Nearly 400 mutations in the HBB gene have been found to cause beta thalassemia. Most of the mutations involve a change in a single DNA building block (nucleotide) within or near the HBB gene.
“In short,” explained Bill, “there are almost 400 places where changing as few as one nucleotide can distort or destroy red blood cells.”
“Yet, this is the blind, random, accidental process,” I reminded us, “which is alleged to create these genes in the first place. What are the odds that this will ever result in new and better genes?”
“It’s..” stuttered Tom. “Well, it’s like trying to flip a coin heads up a thousand times.”
“This is the evolutionary story,” I reminded him. “If this DID happen, then this is proof that God was working regular miracles the entire time, because there is no WAY this was going to happen by chance. I don’t care if you do have four billion years. You could have eight billion years and a team of PhD’s working around the clock and you aren’t going to live to find out what a “Muggle” is.”

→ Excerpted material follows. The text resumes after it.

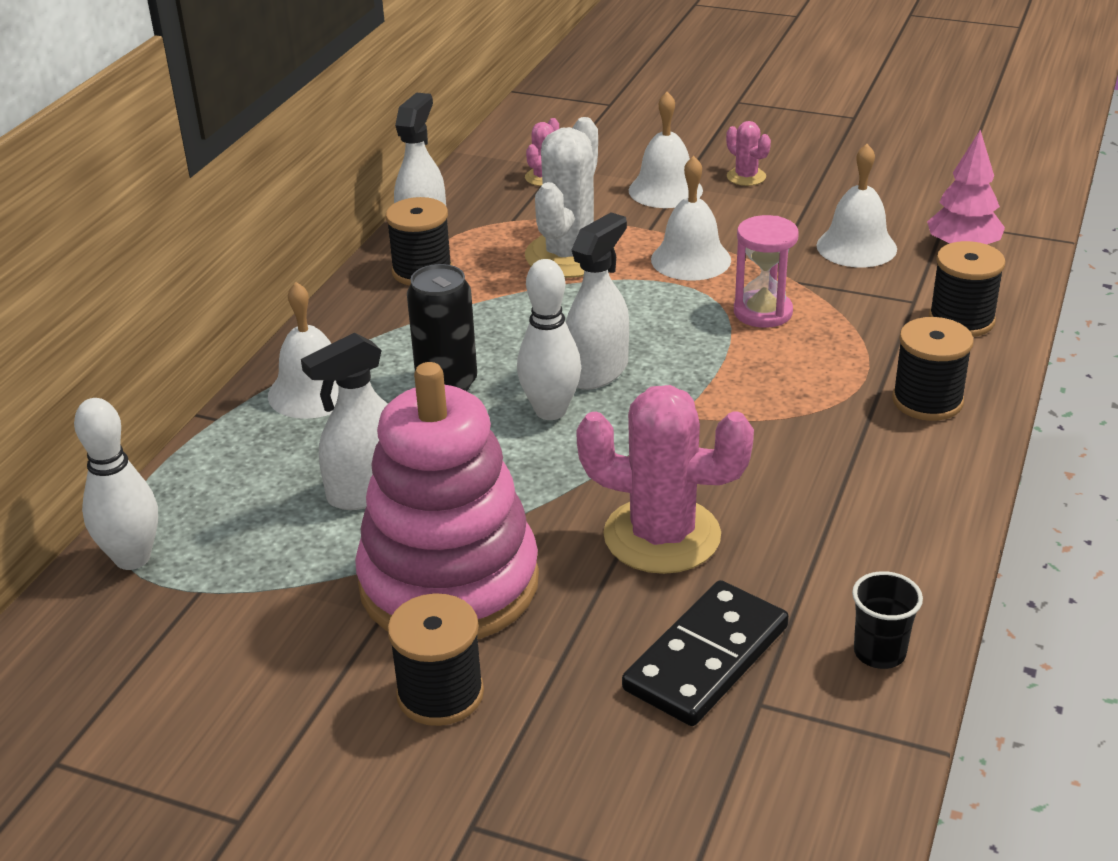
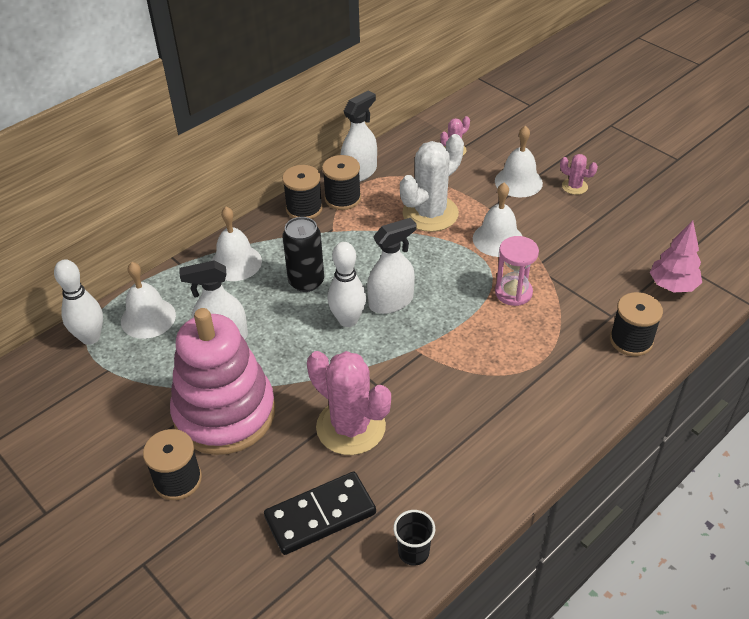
camera: 25 degrees right, 10 degrees up
pink cactus [726,121,771,186] -> pink cactus turned 45 degrees counterclockwise [560,154,598,195]
white bell [817,144,897,267] -> white bell moved to [121,262,176,339]
black spool [892,317,974,421] -> black spool moved to [282,165,323,219]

“A whats?” asked Blue Beard.
“It’s a word from the Harry Potter books,” I explained.
Blue Beard grunted his disinterest and went back to his root beer.
“Like we’ve said,” I continued, “making new information through mutations is not technically impossible, just as flipping a coin heads up a thousand times in a row is not impossible. But both are so unlikely that we can safely declare that they will never happen. Furthermore, the study of genetics has shown us how fine tuned the DNA information is. Every gene we’ve studied shows the potential for harmful and deadly mutations, but none have shown the ability to be improved by blind chance. Some genetic disorders are caused by as little as one spelling mistake among thousands or even millions of DNA letters. Mutations are a hypothetical, but will never be an actual mechanism of evolutionary change. All things considered, it would take a lot more faith than I have to believe that EVERY living thing on earth came about by blind, accidental mutations.”
As if on cue, our friend and waitress, Wendy, came out with our Nachos just as I finished waxing eloquent. Quickly we dug into the pile of chicken and cheese and jalapenos and olives and… well, you get the idea. Nachorama! My brain, completely spent, I was happy to fade into the sound of nachos being consumed by good friends on a Thursday night.
Happy Nachos! And thanks for letting me be your Rent-A-Friend.
Dr. Carl Werner, Evolution the Grand Experiment, 2007
The odds of Flipping a coin heads up a thousand times in a row is 1 in 9.33264 x10 to the power of 302.
1 chance in 93326400000000000000000000000000000000000000000000000000000000000000000000000000000000000000000000000000000000000000000000000000000000000000000000000000000000000000000000000000000000000000000000000000000000000000000000000000000000000000000000000000000000000000000000000000000000000000000000000000000000.
In case you wanted to see what that number looked like.